14 DAY TRIAL // Well, Speedy Gonzalez might have been one of the cartoon heroes of your childhood, but mice are speedy in various aspects, including fertilization. A new research carried out at the University of Liverpool has discovered that field mice found a method of having very rapid fertilization that could also be connected to some cases of human sterility. In the race for fast fertilization, field mice have lowered the immune defense of their body: they don't have the protein called CD46.
This protein, present in both animals and humans, impedes the immune cells to attack the cells of the body. As the field mice lost this protein, the acrosome (a cap-like structure over the head of the sperm) turned extremely instable, allowing the acrosome to be quickly shed from the sperm head, releasing a new surface involved in the sperm's capability of fusing with an egg. This phenomenon takes days in humans, but in field mice it is a fast process.

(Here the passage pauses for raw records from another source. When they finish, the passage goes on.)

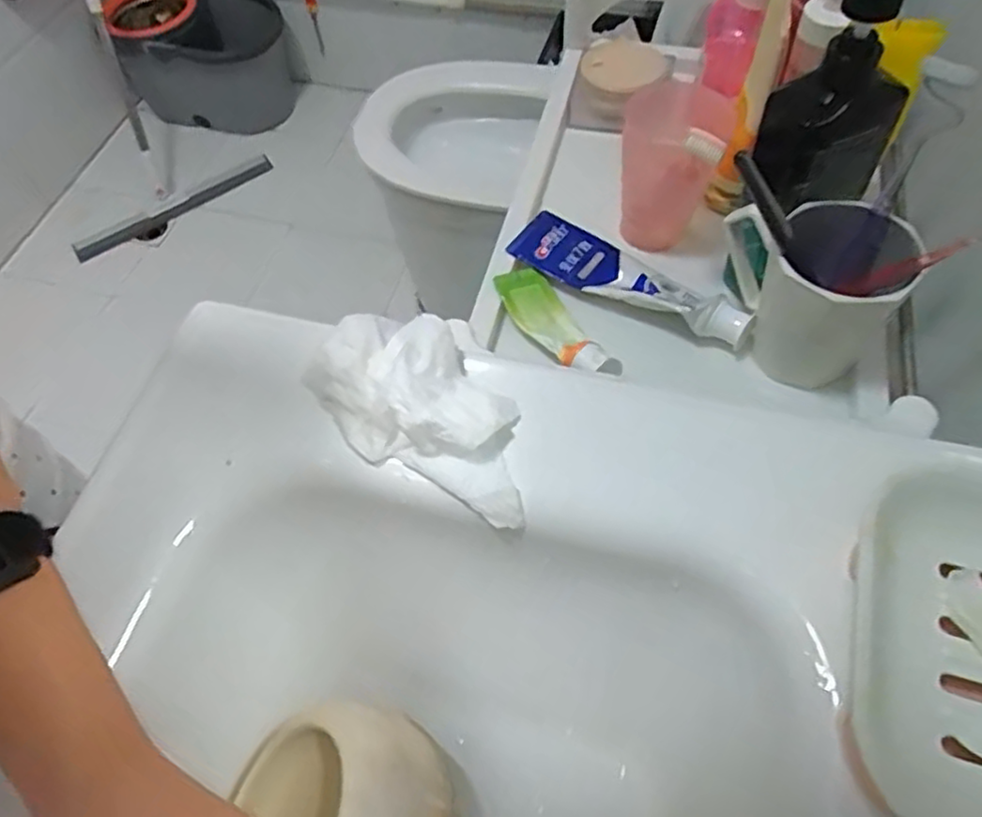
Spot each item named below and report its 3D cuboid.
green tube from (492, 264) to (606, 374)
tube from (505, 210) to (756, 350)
[{"bbox_3d":[0.046,-0.065,0.519,0.042,0.022,0.116,-28,60,-14],"label":"green tube"},{"bbox_3d":[0.108,-0.103,0.535,0.192,0.029,0.053,27,62,19],"label":"tube"}]

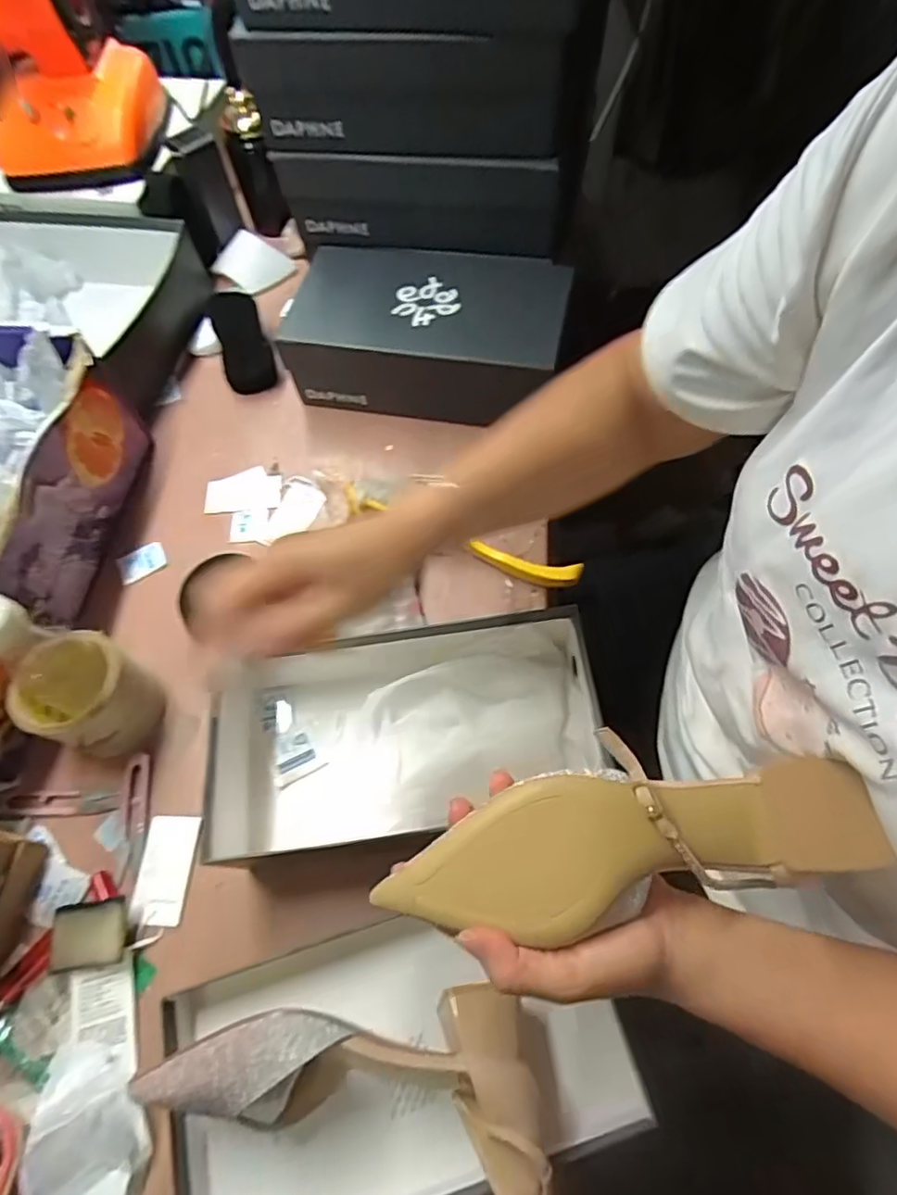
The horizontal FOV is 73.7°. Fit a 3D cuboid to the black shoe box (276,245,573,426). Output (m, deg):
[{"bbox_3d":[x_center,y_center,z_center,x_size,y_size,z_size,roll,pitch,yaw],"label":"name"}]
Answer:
[{"bbox_3d":[-0.021,-0.296,0.686,0.292,0.096,0.174,10,65,8],"label":"black shoe box"}]

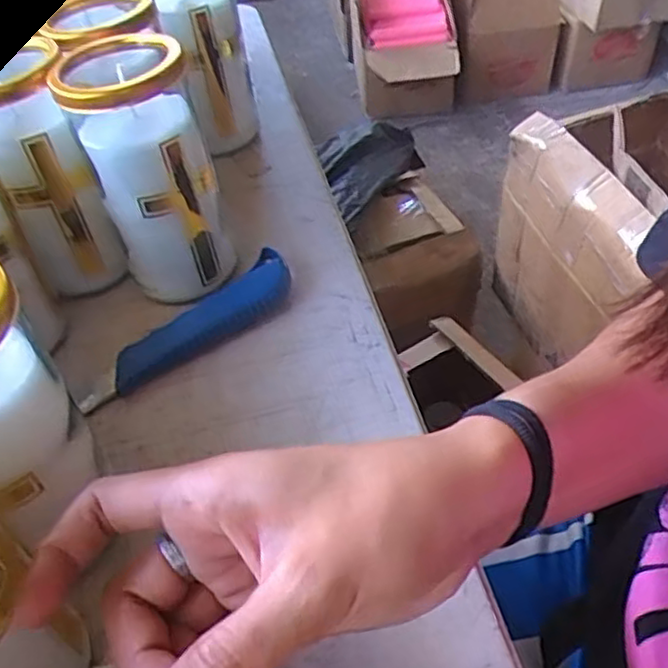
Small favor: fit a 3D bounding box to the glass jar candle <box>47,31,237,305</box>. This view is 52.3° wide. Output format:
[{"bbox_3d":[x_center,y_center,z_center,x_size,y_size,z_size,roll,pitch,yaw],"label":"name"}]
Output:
[{"bbox_3d":[-0.104,-0.093,0.391,0.075,0.135,0.076,-14,46,-10],"label":"glass jar candle"}]

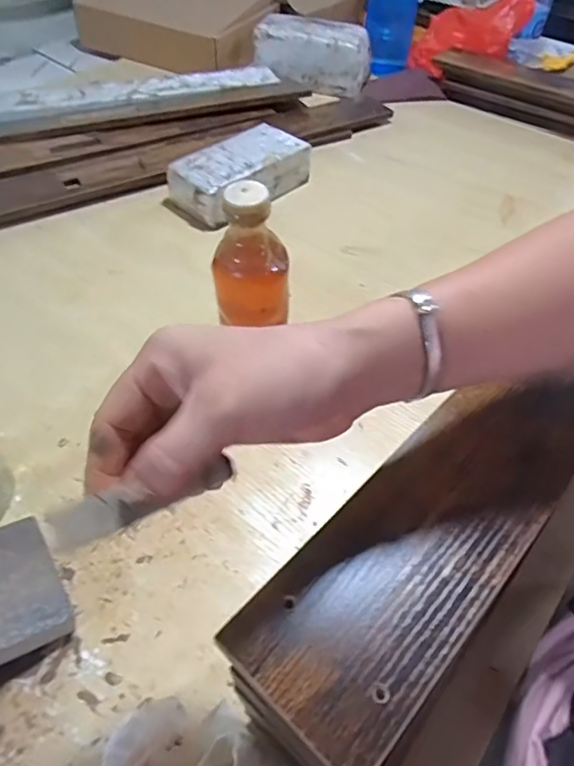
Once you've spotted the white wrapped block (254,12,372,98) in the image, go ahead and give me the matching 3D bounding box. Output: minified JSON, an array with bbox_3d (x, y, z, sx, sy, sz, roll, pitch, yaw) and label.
[{"bbox_3d":[0.052,-0.650,1.032,0.218,0.083,0.102,23,53,16],"label":"white wrapped block"}]

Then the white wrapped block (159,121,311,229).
[{"bbox_3d":[-0.065,-0.307,0.794,0.216,0.069,0.103,-33,58,-25],"label":"white wrapped block"}]

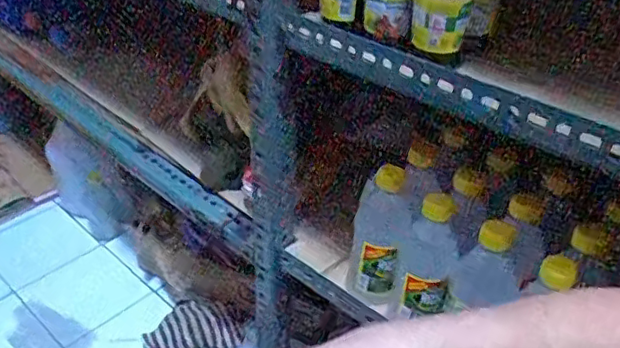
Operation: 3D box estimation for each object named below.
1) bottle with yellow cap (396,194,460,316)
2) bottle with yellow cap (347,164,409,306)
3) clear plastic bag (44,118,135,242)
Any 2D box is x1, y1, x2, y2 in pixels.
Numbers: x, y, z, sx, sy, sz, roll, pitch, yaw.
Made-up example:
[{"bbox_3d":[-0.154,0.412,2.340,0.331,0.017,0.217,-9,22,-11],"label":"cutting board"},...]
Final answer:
[{"bbox_3d":[0.122,0.093,0.625,0.060,0.158,0.053,9,36,11],"label":"bottle with yellow cap"},{"bbox_3d":[0.076,0.069,0.667,0.063,0.168,0.060,3,35,3],"label":"bottle with yellow cap"},{"bbox_3d":[-0.512,0.021,1.323,0.239,0.260,0.038,19,39,23],"label":"clear plastic bag"}]

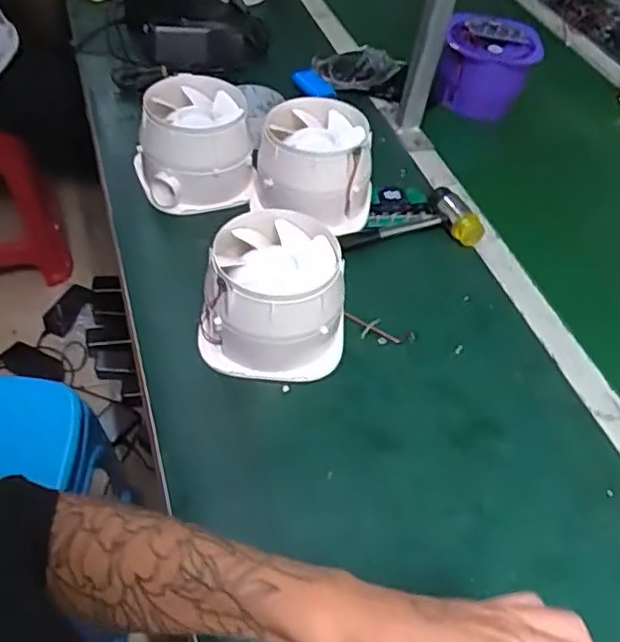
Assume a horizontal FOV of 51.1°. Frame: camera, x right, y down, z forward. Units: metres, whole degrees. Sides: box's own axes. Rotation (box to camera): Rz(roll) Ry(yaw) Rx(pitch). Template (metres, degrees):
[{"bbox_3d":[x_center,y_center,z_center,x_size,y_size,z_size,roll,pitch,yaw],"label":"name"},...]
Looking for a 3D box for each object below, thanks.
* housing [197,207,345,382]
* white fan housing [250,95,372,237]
[{"bbox_3d":[-0.034,-0.021,0.617,0.134,0.103,0.125,7,48,-1],"label":"housing"},{"bbox_3d":[0.004,-0.178,0.749,0.135,0.101,0.119,2,48,-5],"label":"white fan housing"}]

"Field mice have traded the production of an immunologically important protein in favor of this faster fertilization process in order to compete with other mice more successfully. Female mice produce multiple eggs and if there are a lot of male mice competing for her, then it is an advantage to an individual mouse for its sperm to react quickly in order to beat other male competitors to fertilization," said immunologist Professor Peter Johnson.
"By improving our understanding of defects in CD46 we may improve treatments for infertility in men. Humans normally produce a single egg each month and there is no evolutionary necessity to develop rapid sperm reaction to egg fertilization."
The process is therefore much slower and so any defect in CD46 could result in sperm being destabilized too early.
"Interestingly, the rapid reaction caused in mice is similar to that in IVF treatment in humans, where the acronome is artificially expelled from the sperm head before it is introduced to the egg to speed up the fertilization process. Field mice appear to do this naturally," added Johnson.